Even worse – and this just occurred to me – because there was no fixed crew for loading the annealing oven, the people being tasked to load it would be taken away from their piece-rate tasks, and actually reduce their pay to feed what management believed was the constraint to output.

Interestingly, though, we were back on the site a couple of months later. As I was walking through the shop, one of the workers pointed and shouted my name. He didn’t look happy, so I was thinking, “Oh, oh, I’m going to get an earful. “

And an earful I got. But it wasn’t about the concept. It was about management apparently not doing anything with the proposed changes. And I knew this guy – he was on the first team because he was a pretty influential informal leader among his peers. His opinion was important. He was willing to give all of this a try, but was frustrated that management seemed to be leaving them out to dry.

I’ve seen this before.
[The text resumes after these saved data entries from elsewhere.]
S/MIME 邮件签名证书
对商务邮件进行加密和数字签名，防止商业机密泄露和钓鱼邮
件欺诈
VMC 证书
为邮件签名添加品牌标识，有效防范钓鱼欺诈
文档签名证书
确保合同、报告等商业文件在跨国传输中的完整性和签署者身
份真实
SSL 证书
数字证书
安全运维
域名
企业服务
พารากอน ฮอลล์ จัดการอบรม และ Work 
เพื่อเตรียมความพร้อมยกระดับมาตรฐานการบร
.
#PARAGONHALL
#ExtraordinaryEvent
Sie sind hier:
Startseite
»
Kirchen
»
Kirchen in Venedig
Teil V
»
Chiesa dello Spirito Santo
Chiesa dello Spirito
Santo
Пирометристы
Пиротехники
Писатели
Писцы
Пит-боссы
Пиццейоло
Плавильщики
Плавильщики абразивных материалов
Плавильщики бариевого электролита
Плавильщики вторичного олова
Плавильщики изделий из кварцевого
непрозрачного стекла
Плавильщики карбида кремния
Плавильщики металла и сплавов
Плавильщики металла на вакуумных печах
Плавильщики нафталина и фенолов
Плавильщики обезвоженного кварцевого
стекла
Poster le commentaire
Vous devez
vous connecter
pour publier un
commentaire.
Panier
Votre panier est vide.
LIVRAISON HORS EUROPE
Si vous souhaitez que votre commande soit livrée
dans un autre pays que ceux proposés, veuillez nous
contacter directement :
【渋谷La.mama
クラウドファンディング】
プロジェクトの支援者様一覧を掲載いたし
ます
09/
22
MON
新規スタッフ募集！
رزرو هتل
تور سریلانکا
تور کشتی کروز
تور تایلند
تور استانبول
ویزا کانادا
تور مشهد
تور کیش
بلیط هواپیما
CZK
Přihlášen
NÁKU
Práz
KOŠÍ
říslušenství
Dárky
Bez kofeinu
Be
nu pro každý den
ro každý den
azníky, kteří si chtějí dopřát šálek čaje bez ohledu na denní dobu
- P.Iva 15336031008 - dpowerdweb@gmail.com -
The pushback from the shop floor has often been less of “we don’t believe this will work” and more of “We don’t believe management will support us as we try to make it work.”

I was pretty new at all of this. We were partnered with consultants that we paid for with the idea of eventually learning to lead these events on our own. What I was supposed to be learning was how to find opportunities, plan, and facilitate kaizen events.

But even then, I was starting to question whether kaizen events alone, no matter how many or how quickly they were run, would actually create long-term significant change. We need to work on the culture, and the things that drive the culture.

As an aside – I have been in a lot of industrial facilities. This is the only one where I actually felt in danger. I kept my head on a swivel at all times. Perhaps another symptom of management pretty much staying in their offices.

2 Replies to “Another Tale from the Past”

  1. I fully recognize the theme. Years ago, we came up with a verified process improvement that would shorten the lead time of asome automated process steps significantly, like 40 to 50%. The plant manager realized that this would make him look bad, since now 30 to 40% of “his” equipment would be idle. “Of course”, there was a KPI to measure equipment usage time as a percentage of overall time. The improvement was introduced only years later after a change in management.

    1. Lothar –
      That is another good point.
      An example I use is to look at home appliances.
      A stand-alone clothes washing machine cycles in about 25 minutes.
      The dryer takes about 40 minutes.
      If we work to “maximize utilization” on the washing machine, it does nothing to increase the throughput, you just have a pile of wet laundry.